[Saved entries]
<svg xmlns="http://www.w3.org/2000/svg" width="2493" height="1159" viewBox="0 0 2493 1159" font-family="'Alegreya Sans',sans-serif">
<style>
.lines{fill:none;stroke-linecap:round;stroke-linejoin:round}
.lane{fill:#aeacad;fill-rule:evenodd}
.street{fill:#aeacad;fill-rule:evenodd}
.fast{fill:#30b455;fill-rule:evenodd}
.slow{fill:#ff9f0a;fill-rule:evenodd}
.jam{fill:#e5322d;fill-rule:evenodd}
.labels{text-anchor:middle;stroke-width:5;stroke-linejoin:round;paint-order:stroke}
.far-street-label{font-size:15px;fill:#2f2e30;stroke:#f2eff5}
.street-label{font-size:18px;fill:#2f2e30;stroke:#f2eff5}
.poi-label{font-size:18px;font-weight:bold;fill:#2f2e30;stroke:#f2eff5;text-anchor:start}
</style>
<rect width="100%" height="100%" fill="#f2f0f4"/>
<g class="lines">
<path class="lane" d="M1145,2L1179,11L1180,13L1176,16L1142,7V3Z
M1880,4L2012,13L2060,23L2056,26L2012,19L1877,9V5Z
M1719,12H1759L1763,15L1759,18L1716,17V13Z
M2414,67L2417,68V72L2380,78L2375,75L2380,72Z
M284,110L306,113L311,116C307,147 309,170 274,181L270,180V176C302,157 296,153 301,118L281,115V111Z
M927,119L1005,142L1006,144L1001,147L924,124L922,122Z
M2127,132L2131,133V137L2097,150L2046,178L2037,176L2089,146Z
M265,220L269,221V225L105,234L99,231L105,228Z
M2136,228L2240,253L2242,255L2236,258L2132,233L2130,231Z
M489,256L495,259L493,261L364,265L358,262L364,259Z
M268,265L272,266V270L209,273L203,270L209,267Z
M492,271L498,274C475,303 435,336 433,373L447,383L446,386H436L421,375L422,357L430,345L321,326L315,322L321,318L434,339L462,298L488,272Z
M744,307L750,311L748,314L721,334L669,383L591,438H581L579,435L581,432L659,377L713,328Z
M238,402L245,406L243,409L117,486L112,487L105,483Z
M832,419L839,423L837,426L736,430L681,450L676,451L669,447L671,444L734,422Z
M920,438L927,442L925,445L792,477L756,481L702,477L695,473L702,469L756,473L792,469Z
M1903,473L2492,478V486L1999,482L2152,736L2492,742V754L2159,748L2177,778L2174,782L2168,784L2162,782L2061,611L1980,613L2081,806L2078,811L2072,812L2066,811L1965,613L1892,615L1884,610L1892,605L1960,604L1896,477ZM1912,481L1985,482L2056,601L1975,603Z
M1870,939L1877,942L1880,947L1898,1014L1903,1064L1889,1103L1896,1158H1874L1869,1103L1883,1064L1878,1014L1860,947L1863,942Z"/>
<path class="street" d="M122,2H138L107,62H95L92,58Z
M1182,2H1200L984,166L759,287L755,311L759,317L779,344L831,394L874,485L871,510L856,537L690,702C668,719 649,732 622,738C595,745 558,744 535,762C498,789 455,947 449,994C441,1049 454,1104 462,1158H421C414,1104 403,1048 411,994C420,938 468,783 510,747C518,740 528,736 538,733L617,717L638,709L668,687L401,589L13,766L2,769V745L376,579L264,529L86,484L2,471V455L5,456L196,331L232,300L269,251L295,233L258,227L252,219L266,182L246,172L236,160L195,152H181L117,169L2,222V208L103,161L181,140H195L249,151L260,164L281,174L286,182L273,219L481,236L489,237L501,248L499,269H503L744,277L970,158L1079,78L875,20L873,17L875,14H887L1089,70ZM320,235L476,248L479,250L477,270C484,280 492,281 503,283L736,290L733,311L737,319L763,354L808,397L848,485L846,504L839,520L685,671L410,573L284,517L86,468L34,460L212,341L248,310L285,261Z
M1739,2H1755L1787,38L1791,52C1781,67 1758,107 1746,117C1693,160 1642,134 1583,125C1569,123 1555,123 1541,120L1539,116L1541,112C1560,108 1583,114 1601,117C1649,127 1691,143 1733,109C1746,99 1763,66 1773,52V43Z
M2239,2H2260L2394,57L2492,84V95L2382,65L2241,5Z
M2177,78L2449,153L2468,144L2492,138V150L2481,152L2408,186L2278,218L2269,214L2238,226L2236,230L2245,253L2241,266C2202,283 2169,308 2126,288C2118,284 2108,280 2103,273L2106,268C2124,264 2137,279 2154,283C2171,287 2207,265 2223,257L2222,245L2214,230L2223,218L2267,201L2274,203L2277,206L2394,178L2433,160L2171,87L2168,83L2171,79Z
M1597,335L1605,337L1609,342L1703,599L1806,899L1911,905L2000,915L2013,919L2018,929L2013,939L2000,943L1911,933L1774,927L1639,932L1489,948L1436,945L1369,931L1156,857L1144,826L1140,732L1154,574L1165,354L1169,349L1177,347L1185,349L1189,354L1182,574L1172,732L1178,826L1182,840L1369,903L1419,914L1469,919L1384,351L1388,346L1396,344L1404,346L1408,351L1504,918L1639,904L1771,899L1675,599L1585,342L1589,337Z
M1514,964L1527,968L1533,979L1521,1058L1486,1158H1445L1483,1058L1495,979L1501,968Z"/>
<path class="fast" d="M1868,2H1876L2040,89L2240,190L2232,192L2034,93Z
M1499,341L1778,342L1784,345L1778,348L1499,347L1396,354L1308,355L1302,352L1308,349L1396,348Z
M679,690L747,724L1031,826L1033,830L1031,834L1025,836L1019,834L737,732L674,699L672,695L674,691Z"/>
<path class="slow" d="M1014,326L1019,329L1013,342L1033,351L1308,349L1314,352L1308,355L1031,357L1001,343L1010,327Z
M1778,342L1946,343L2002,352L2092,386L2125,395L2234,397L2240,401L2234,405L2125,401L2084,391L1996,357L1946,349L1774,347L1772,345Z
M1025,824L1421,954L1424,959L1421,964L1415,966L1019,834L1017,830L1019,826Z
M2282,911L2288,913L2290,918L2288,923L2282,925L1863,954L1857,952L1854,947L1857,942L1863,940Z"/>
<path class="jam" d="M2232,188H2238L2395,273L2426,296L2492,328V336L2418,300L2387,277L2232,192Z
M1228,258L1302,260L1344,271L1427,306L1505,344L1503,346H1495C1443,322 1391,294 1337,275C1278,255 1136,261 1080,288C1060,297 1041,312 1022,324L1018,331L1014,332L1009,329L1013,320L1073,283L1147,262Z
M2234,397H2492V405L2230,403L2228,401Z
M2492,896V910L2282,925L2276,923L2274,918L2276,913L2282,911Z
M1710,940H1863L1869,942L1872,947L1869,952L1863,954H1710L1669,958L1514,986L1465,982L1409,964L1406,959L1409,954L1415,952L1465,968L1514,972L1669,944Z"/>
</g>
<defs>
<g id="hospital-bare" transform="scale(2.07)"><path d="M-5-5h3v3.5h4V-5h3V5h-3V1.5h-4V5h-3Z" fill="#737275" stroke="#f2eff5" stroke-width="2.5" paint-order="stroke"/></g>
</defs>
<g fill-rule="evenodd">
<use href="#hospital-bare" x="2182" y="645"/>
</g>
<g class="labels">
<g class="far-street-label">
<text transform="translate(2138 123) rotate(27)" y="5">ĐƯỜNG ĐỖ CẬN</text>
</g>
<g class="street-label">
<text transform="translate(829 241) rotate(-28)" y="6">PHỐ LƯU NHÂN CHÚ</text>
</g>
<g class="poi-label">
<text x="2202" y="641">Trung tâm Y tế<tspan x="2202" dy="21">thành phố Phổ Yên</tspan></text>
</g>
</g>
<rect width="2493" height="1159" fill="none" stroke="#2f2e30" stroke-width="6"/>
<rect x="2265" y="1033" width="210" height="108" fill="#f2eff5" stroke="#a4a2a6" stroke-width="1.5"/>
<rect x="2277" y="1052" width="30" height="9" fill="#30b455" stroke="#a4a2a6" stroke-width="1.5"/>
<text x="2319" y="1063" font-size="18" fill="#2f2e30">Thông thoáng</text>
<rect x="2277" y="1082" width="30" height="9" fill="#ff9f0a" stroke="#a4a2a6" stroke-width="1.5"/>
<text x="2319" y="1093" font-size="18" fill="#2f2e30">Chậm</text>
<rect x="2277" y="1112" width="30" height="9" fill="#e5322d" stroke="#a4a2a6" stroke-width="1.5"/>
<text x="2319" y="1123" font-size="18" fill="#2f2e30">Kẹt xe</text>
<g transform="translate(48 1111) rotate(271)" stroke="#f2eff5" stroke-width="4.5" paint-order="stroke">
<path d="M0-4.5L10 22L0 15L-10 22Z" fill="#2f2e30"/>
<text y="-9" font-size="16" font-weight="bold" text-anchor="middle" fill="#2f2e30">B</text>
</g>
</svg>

THE PROBLEM: From the data above, copy each line that holds "text".

YOUR RESPONSE:
.labels{text-anchor:middle;stroke-width:5;stroke-linejoin:round;paint-order:stroke}
.poi-label{font-size:18px;font-weight:bold;fill:#2f2e30;stroke:#f2eff5;text-anchor:start}
<text transform="translate(2138 123) rotate(27)" y="5">ĐƯỜNG ĐỖ CẬN</text>
<text transform="translate(829 241) rotate(-28)" y="6">PHỐ LƯU NHÂN CHÚ</text>
<text x="2202" y="641">Trung tâm Y tế<tspan x="2202" dy="21">thành phố Phổ Yên</tspan></text>
<text x="2319" y="1063" font-size="18" fill="#2f2e30">Thông thoáng</text>
<text x="2319" y="1093" font-size="18" fill="#2f2e30">Chậm</text>
<text x="2319" y="1123" font-size="18" fill="#2f2e30">Kẹt xe</text>
<text y="-9" font-size="16" font-weight="bold" text-anchor="middle" fill="#2f2e30">B</text>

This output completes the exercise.